→ Written tasks:
[A] In the Open MPI mailing-list message, which two environment variables does the XGrid starter look for?
[B] Retype the part of the Open MPI mailing-list message between "On Jan 30, 2006, at" and "it again ;-)", inclusive.
____ Supplied passage
On Jan 30, 2006, at 3:39 PM, Drew McCormack wrote:

Hello Brian,
I sent the email below several days ago. I thought maybe you had missed it, so I'm sending it again. Maybe you deliberately ignored it or didn't have time to answer. That's fine, feel free to ignore it again ;-)

Sorry about the slow response, but last week was our quarterly Open MPI meeting. Responses to mailing lists are (unfortunately) a bit slower when we're all spending really long days trying to improve Open MPI :).

Thanks for the information. I have been playing with OpenMPI and Xgrid a little this week, and hadn't had much luck. This email helps a lot.

The XGrid starter currently looks for a couple of environment
variables to decide if it can be used.  Currently, the XGrid process
starter only supports the basic password authentication to the
controller.  As such, the two environment variables the XGrid starter
looks for are XGRID_CONTROLLER_HOSTNAME and
XGRID_CONTROLLER_PASSWORD.  These are the same environment variables
that the 'xgrid' command-line submission process uses.
Do you mean on the client/submission machine, or the agent machines where the applications are run?
I guess you mean the client, right?
So, I guess I have to make sure I set these environment variables, rather than just using the -p and -h xgrid command options.

Correct, these should be set on the client / submission machine. The agent machines have their own authentication mechanism to connect to controller.
________
____ Given information
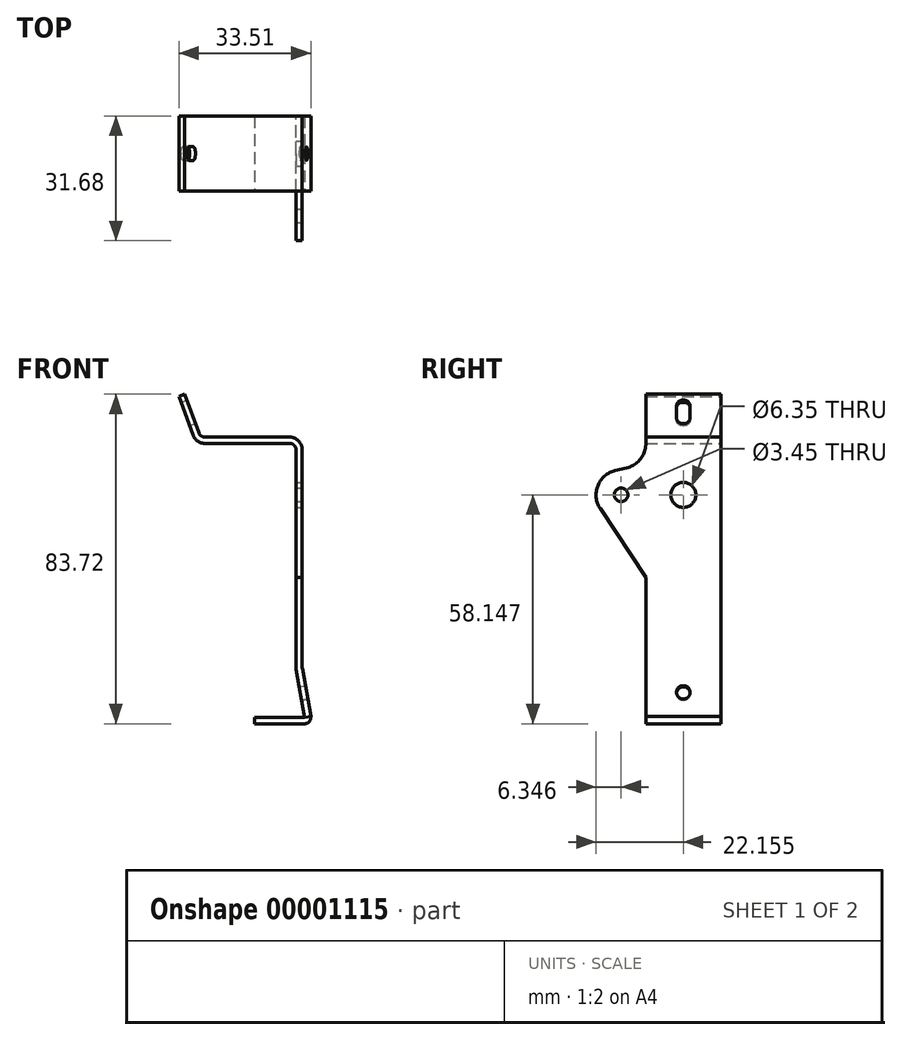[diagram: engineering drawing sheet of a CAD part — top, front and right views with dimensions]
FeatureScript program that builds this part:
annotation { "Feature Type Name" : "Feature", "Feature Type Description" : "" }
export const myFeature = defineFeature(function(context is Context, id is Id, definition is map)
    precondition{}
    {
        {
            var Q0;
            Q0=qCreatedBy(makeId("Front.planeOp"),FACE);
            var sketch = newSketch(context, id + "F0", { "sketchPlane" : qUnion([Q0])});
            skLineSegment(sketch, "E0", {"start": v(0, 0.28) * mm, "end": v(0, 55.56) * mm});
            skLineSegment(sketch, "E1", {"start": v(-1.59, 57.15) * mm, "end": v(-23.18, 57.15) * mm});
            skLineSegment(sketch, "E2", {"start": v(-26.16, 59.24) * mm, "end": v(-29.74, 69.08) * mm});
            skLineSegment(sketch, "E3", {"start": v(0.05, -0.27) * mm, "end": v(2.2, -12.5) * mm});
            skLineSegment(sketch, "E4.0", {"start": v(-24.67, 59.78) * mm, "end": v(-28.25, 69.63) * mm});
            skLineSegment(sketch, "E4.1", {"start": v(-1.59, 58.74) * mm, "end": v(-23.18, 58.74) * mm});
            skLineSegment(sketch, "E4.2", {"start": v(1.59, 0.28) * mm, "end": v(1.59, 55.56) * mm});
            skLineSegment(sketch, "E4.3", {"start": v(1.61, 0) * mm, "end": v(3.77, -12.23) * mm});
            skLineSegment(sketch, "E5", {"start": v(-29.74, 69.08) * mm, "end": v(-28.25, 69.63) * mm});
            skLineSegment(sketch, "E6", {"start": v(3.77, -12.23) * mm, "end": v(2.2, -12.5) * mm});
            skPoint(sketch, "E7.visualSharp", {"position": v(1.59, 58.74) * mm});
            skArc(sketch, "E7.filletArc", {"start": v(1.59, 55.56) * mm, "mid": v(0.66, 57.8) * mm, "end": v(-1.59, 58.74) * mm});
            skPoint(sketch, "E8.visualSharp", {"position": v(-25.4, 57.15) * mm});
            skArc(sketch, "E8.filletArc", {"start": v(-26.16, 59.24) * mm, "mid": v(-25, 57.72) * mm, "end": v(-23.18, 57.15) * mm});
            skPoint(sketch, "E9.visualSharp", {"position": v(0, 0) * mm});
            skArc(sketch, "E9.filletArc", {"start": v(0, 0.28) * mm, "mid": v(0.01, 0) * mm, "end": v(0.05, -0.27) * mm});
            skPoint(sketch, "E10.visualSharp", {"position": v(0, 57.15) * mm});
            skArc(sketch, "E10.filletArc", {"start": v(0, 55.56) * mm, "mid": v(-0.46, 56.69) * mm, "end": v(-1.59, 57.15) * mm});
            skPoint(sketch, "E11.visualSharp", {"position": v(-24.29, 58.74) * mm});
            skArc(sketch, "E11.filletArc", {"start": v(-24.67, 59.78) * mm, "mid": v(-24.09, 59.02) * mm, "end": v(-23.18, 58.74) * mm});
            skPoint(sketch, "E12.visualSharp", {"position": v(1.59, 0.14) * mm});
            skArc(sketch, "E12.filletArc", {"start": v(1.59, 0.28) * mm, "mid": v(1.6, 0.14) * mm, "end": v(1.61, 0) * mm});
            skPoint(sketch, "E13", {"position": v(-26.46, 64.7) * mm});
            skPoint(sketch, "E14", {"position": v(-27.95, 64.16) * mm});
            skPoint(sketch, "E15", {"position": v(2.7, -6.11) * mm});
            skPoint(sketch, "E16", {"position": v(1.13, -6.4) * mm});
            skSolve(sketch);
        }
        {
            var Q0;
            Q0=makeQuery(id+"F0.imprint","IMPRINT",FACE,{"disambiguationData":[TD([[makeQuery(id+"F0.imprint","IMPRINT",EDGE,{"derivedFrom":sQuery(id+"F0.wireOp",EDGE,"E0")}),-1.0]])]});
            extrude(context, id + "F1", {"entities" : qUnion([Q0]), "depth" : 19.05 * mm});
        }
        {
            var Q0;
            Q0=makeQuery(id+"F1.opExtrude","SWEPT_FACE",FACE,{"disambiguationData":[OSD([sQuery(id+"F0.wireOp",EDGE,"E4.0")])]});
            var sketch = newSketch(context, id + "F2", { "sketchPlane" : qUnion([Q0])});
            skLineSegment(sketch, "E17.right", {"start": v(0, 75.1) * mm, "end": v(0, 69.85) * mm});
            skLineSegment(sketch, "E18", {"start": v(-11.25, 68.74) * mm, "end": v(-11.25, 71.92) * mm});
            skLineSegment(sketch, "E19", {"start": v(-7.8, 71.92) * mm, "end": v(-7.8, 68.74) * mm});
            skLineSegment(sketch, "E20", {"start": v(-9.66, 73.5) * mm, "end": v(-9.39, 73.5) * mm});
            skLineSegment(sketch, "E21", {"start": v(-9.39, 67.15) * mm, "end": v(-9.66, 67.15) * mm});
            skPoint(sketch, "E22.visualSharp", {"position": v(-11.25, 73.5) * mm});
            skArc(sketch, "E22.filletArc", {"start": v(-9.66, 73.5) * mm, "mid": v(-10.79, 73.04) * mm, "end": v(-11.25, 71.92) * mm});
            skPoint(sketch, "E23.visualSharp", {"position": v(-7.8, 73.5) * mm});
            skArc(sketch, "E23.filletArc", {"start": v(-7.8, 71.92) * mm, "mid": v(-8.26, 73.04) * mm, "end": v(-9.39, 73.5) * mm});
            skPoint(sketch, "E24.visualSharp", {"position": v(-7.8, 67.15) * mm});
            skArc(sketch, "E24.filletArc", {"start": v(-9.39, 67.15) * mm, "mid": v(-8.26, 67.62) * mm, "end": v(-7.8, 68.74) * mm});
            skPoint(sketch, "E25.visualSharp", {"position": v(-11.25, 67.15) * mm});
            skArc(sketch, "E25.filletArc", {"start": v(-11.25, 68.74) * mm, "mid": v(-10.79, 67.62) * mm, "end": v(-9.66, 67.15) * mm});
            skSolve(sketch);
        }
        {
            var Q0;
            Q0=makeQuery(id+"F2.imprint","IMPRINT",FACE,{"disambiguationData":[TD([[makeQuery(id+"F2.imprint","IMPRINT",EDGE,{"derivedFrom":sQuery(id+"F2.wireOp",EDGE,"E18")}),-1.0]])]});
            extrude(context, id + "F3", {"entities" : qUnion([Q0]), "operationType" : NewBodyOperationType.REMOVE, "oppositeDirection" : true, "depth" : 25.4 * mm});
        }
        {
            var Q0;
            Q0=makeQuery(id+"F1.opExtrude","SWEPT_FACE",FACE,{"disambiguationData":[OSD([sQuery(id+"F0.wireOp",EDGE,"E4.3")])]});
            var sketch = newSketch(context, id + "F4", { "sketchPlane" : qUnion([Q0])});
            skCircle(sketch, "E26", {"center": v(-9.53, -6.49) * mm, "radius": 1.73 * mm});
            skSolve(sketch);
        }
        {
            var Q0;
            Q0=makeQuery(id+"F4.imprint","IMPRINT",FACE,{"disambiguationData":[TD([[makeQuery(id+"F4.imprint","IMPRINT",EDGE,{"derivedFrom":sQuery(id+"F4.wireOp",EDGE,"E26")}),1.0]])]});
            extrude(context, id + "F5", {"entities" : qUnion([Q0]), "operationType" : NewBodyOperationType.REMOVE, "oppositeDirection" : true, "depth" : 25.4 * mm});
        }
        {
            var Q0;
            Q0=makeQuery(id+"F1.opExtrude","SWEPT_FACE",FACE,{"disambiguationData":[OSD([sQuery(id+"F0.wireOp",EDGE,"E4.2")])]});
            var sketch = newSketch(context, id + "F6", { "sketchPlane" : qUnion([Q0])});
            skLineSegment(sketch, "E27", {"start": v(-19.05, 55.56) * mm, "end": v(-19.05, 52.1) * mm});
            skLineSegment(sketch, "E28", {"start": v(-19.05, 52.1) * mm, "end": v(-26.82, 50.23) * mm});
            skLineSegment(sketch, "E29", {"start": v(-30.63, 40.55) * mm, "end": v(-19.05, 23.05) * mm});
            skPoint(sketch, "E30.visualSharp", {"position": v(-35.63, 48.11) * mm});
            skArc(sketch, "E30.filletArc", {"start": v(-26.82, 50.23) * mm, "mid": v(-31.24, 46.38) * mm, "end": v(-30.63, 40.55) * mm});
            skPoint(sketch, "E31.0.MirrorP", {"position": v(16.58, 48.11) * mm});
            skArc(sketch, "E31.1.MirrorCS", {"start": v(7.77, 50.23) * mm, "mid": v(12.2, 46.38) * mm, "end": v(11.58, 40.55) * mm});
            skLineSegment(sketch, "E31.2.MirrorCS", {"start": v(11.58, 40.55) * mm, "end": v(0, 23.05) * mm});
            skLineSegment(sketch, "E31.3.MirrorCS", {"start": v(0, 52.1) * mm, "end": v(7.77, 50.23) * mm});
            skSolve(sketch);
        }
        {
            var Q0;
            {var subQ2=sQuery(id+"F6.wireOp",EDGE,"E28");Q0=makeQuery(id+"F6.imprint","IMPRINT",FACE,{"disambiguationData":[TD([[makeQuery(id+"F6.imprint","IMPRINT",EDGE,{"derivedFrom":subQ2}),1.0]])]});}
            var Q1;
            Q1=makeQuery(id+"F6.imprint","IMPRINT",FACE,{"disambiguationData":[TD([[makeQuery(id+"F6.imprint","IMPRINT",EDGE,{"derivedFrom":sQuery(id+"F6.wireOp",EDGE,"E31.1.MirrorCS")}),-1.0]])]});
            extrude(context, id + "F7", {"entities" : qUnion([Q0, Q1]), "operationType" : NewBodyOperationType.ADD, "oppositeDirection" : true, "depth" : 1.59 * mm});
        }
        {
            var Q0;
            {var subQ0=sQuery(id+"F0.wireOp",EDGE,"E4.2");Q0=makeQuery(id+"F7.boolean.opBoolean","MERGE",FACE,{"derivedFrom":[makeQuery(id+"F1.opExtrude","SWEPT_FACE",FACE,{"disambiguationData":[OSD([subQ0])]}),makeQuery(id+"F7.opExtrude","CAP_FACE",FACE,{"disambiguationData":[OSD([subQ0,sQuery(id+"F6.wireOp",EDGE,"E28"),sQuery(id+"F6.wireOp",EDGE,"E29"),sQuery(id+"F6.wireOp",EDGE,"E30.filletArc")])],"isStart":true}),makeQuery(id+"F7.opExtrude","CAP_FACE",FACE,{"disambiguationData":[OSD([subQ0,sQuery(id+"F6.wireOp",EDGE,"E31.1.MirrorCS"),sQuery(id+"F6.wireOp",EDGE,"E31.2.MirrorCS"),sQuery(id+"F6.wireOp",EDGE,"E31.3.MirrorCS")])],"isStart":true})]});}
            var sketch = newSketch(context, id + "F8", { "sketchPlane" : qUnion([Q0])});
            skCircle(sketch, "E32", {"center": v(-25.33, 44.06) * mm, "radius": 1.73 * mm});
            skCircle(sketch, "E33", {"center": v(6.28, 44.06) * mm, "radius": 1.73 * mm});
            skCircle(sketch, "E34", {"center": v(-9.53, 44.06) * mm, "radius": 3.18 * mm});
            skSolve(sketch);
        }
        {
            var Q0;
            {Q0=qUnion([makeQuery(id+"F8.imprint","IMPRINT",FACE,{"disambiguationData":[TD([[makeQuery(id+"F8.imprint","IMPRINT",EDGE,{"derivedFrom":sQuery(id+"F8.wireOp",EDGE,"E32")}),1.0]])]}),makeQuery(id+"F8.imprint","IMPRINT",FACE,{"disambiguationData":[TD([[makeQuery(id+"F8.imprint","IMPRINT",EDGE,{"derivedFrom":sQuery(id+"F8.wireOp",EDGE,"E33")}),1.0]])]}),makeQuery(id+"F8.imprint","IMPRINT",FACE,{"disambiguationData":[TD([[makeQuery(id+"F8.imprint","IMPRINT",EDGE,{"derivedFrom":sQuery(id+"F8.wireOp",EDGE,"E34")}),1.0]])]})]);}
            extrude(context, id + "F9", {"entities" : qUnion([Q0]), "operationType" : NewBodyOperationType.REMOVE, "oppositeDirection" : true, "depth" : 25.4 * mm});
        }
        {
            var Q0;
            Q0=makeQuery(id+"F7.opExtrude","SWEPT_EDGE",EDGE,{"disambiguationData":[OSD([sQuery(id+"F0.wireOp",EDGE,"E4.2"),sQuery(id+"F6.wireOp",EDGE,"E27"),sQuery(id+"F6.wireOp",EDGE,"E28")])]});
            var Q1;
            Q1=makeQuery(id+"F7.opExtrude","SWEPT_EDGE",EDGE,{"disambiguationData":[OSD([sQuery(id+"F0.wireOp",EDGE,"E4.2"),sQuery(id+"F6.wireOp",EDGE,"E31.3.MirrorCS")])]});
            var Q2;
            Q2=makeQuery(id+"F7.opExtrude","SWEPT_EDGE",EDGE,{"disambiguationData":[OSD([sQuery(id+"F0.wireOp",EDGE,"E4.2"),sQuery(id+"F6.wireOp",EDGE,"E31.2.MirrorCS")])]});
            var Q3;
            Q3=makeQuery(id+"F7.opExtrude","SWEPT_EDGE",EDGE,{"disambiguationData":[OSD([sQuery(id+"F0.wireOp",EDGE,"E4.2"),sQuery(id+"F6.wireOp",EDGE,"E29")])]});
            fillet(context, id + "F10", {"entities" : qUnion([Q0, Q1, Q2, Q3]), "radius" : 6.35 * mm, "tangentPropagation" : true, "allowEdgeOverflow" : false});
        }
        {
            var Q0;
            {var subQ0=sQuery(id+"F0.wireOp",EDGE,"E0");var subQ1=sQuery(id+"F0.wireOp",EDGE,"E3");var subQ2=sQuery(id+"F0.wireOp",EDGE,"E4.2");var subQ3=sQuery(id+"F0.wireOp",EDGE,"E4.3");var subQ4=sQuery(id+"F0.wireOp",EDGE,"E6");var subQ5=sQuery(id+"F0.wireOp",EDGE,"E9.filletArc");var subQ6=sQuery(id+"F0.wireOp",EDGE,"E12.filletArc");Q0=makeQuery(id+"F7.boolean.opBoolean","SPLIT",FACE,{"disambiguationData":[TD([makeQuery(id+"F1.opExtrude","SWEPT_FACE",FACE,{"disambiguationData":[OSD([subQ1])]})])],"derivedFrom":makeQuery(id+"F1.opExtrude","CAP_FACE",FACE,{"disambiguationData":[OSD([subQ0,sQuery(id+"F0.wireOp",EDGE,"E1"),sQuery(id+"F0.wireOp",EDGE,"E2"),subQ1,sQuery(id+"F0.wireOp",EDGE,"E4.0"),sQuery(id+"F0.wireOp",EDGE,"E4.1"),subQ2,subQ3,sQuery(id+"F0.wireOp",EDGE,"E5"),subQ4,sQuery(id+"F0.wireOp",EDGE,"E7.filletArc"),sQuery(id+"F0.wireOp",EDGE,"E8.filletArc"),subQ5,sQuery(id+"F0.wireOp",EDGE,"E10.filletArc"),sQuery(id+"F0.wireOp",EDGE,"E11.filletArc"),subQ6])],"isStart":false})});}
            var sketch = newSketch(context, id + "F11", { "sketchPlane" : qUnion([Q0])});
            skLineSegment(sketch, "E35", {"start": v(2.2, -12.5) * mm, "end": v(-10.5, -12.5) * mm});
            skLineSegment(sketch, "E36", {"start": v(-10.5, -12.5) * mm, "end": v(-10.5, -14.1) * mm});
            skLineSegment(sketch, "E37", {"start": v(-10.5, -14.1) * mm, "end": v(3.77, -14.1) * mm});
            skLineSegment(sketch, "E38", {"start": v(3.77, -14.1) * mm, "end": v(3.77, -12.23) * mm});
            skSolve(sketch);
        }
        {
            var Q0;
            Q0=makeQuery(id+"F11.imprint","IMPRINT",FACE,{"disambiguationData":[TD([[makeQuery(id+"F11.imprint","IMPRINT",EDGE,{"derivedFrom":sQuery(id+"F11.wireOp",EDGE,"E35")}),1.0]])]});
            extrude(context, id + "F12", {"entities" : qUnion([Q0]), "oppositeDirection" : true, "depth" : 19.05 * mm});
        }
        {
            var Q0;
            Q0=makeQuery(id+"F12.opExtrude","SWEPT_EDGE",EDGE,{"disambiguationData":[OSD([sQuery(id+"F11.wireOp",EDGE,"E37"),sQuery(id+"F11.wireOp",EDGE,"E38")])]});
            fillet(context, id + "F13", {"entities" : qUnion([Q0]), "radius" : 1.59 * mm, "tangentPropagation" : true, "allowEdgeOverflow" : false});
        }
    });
________
→ Per-task outputs:
[A] XGRID_CONTROLLER_HOSTNAME and XGRID_CONTROLLER_PASSWORD.

[B]
On Jan 30, 2006, at 3:39 PM, Drew McCormack wrote:

Hello Brian,
I sent the email below several days ago. I thought maybe you had missed it, so I'm sending it again. Maybe you deliberately ignored it or didn't have time to answer. That's fine, feel free to ignore it again ;-)